A man holding a baby is his next target.
"I see stains in your future, buddy," Lira called out. "Let me save you 100 bucks."
Lira said he's part Choctau Indian and part Italian and grew up - more or less - in Texas. He said his grandfather, a full-blooded Choctau Indian, Henry Nash, was one of the first settlers to arrive in Nacogdoches, Texas. He arrived there, Lira said, by traveling with white settlers from Louisiana.
It was in Texas, where "the pitch-bug" bit Lira. He was 25 years old then and was too scared to demonstrate until he saw a stranger in a blue pickup truck. The man pulled up on the side of the road, opened the back of the truck, and began to sell knives.

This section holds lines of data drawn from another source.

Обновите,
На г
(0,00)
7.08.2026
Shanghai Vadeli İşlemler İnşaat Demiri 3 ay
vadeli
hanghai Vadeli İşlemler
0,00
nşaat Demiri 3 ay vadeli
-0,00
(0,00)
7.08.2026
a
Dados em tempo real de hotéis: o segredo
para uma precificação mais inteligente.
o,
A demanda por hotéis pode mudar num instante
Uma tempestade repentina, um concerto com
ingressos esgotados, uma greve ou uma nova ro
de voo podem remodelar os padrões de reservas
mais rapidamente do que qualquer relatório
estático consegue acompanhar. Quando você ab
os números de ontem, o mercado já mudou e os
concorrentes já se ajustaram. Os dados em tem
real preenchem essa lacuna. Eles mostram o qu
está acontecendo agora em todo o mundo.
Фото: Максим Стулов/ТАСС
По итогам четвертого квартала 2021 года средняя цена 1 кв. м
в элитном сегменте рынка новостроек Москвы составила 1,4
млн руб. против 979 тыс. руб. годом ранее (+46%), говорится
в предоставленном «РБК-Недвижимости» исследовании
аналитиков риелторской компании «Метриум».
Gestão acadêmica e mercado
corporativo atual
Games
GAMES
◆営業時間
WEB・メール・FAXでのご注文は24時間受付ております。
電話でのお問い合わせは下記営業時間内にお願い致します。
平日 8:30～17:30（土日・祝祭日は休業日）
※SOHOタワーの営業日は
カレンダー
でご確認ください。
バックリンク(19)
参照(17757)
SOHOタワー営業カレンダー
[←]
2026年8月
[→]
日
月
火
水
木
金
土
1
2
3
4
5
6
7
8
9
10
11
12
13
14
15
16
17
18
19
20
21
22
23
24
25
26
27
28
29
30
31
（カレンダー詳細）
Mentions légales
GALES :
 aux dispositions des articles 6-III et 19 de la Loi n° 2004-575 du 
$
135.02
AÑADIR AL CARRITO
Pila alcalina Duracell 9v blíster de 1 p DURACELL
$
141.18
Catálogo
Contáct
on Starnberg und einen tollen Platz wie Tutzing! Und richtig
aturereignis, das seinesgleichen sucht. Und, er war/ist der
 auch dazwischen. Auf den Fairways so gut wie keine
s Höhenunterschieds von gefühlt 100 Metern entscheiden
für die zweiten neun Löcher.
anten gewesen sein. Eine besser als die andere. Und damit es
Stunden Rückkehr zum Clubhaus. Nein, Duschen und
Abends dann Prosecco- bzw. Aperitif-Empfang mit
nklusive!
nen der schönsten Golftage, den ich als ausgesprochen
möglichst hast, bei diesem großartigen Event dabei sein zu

"I just was looking up at that man, awestruck," Lira said. "And the pitch-bug bit me. It bit me bad."
Lira is full of stories, full of myth so authentically American, that you wonder how you never knew he existed. Where was Lira in the pages of your modern American history textbook? Maybe he was pitching cleaners at a K-Mart in Ohio. Maybe you've seen him a hundred times before.
Lira lives in North Fort Myers. He said at night when he lies in bed, he still sees people walking by, watching him make the pitch. The words come back to him, too: "Look at that! What do you want, America?"
"You try to just shut 'em out, so you can get some sleep," he said.